PASSAGE FOR REVIEW —
^^^^

7
votes

Hi I'm making an application that pulls data from a WFS and then displays those layers of data on a QGraphicsView on a widget. At the moment all layers are rendered and added to the same view meaning if I want to turn a layer of it means re-rendering all of it except that layer.

At the moment im adding a QGraphicsScene with Ellipse Items and Polygon Items added to it, to the graphics scene. I'm wondering if its possible to add multiple scenes to a graphics view or layers to a scene or something that would allow me to just hide/show certain points/polygons from a check box or something that simply hides a layer?

I know this is kind of vague but I'd appreciate any help.

Thanks.

3

3 Answers

8
votes

Another way to go is QGraphicsItemGroup

Something like:

// Group all selected items together
QGraphicsItemGroup *group = scene->createItemGroup(scene->selecteditems());
...
// Destroy the group, and delete the group item
scene->destroyItemGroup(group);

So you can treat group as a layer and since group is also QGraphicsItem have all features like show()/hide() etc.

UPDATE: Changing Z-val for a group will allow you to implement things like 'move layer to top/bottom'

9
votes

You only need one QGraphicsScene, but the key here is that all QGraphicsItems and QGraphicsObjects can be parented.

If you create a single QGraphicsItem or QGraphicsObject as a parent object, it doesn't need to draw anything, but can be used as the root for a layer's items.

Therefore, subclass from QGraphicsItem to create a QGraphicsItemLayer class that doesn't render anything and add all the ellipses, polygons etc that are required in the same layer as children of that QGraphicsItemLayer.

^^^^

RECORD EXTRACTS —
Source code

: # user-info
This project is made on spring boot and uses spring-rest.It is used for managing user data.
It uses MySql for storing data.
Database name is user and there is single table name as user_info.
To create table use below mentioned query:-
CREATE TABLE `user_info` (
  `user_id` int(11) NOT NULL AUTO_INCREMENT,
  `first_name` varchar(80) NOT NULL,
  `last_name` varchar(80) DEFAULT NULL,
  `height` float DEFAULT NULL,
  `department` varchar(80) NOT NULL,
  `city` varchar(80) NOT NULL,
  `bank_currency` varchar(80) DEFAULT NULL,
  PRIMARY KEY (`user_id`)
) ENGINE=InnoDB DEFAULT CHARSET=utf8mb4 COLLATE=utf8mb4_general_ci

^^^^

EXERCISE — Please carry on the Q&A thread about showing and hiding layers of items in a QGraphicsScene, starting right after its last sentence.

SOLVED EXERCISE —
When you want to hide a layer, just hide the parent QGraphicsItemLayer object and all its children will be hidden too.

-------- Edited --------------

Inherit from QGraphicsItem: -

class QGraphicsItemLayer : public QGraphicsItem
{
    public:
        virtual QRectF boundingRect()
        {
            return QRectF(0,0,0,0);
        }

        virtual void paint(QPainter *, const QStyleOptionGraphicsItem *, QWidget *)
        {
        }
};

Create a layer item:

QGraphicsItemLayer* pLayer = new QGraphicsItemLayer;

Add the objects you want to the layer, note that pLayer is passed as the parent

QGraphicsEllipseItem = new QGraphicsEllipseItem(pLayer);

Assuming you've created the QGraphicsScene with a pointer to it called pScene: -

pScene->addItem(pLayer);

Then when you want to hide the layer

pLayer->hide();

Or display the layer: -

pLayer->show();
2
votes

I think you could try to partition your objects according to z value: see setZValue. Then introduce a mapping between layer id and indexing. A simple QStringList could do.

Of course, there are many details and variations that a practical solution will need to account for.